# TRY IT
Below is a set of records; restate each one word for word.

Stored data:
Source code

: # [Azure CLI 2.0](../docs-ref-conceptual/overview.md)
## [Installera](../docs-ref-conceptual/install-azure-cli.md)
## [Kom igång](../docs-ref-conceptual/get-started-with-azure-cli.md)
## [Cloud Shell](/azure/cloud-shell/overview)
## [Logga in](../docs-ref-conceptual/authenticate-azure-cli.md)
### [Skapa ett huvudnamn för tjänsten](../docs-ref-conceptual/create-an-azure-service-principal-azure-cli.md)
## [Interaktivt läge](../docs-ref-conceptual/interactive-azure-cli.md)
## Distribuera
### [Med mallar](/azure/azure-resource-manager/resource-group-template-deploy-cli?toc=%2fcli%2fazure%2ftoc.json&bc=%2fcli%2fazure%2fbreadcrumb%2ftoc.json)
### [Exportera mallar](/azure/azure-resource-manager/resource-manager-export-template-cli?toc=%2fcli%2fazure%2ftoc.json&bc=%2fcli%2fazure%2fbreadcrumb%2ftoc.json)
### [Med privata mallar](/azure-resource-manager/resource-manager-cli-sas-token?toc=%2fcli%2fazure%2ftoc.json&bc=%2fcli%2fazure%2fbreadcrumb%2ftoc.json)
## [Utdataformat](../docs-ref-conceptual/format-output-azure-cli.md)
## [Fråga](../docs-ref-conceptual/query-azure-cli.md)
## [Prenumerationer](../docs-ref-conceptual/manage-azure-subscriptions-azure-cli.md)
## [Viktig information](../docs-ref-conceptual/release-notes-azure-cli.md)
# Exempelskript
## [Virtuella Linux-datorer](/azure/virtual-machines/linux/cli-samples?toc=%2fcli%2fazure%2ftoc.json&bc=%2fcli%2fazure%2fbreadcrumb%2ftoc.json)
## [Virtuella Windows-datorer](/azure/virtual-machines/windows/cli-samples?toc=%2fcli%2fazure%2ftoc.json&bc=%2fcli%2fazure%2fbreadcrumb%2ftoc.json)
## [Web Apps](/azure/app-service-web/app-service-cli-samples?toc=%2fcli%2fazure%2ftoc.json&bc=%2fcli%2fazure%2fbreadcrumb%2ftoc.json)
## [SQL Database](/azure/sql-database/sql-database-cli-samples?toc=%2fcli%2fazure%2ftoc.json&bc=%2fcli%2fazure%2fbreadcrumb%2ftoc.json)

# SOLUTION
Source code

: # [Azure CLI 2.0](../docs-ref-conceptual/overview.md)
## [Installera](../docs-ref-conceptual/install-azure-cli.md)
## [Kom igång](../docs-ref-conceptual/get-started-with-azure-cli.md)
## [Cloud Shell](/azure/cloud-shell/overview)
## [Logga in](../docs-ref-conceptual/authenticate-azure-cli.md)
### [Skapa ett huvudnamn för tjänsten](../docs-ref-conceptual/create-an-azure-service-principal-azure-cli.md)
## [Interaktivt läge](../docs-ref-conceptual/interactive-azure-cli.md)
## Distribuera
### [Med mallar](/azure/azure-resource-manager/resource-group-template-deploy-cli?toc=%2fcli%2fazure%2ftoc.json&bc=%2fcli%2fazure%2fbreadcrumb%2ftoc.json)
### [Exportera mallar](/azure/azure-resource-manager/resource-manager-export-template-cli?toc=%2fcli%2fazure%2ftoc.json&bc=%2fcli%2fazure%2fbreadcrumb%2ftoc.json)
### [Med privata mallar](/azure-resource-manager/resource-manager-cli-sas-token?toc=%2fcli%2fazure%2ftoc.json&bc=%2fcli%2fazure%2fbreadcrumb%2ftoc.json)
## [Utdataformat](../docs-ref-conceptual/format-output-azure-cli.md)
## [Fråga](../docs-ref-conceptual/query-azure-cli.md)
## [Prenumerationer](../docs-ref-conceptual/manage-azure-subscriptions-azure-cli.md)
## [Viktig information](../docs-ref-conceptual/release-notes-azure-cli.md)
# Exempelskript
## [Virtuella Linux-datorer](/azure/virtual-machines/linux/cli-samples?toc=%2fcli%2fazure%2ftoc.json&bc=%2fcli%2fazure%2fbreadcrumb%2ftoc.json)
## [Virtuella Windows-datorer](/azure/virtual-machines/windows/cli-samples?toc=%2fcli%2fazure%2ftoc.json&bc=%2fcli%2fazure%2fbreadcrumb%2ftoc.json)
## [Web Apps](/azure/app-service-web/app-service-cli-samples?toc=%2fcli%2fazure%2ftoc.json&bc=%2fcli%2fazure%2fbreadcrumb%2ftoc.json)
## [SQL Database](/azure/sql-database/sql-database-cli-samples?toc=%2fcli%2fazure%2ftoc.json&bc=%2fcli%2fazure%2fbreadcrumb%2ftoc.json)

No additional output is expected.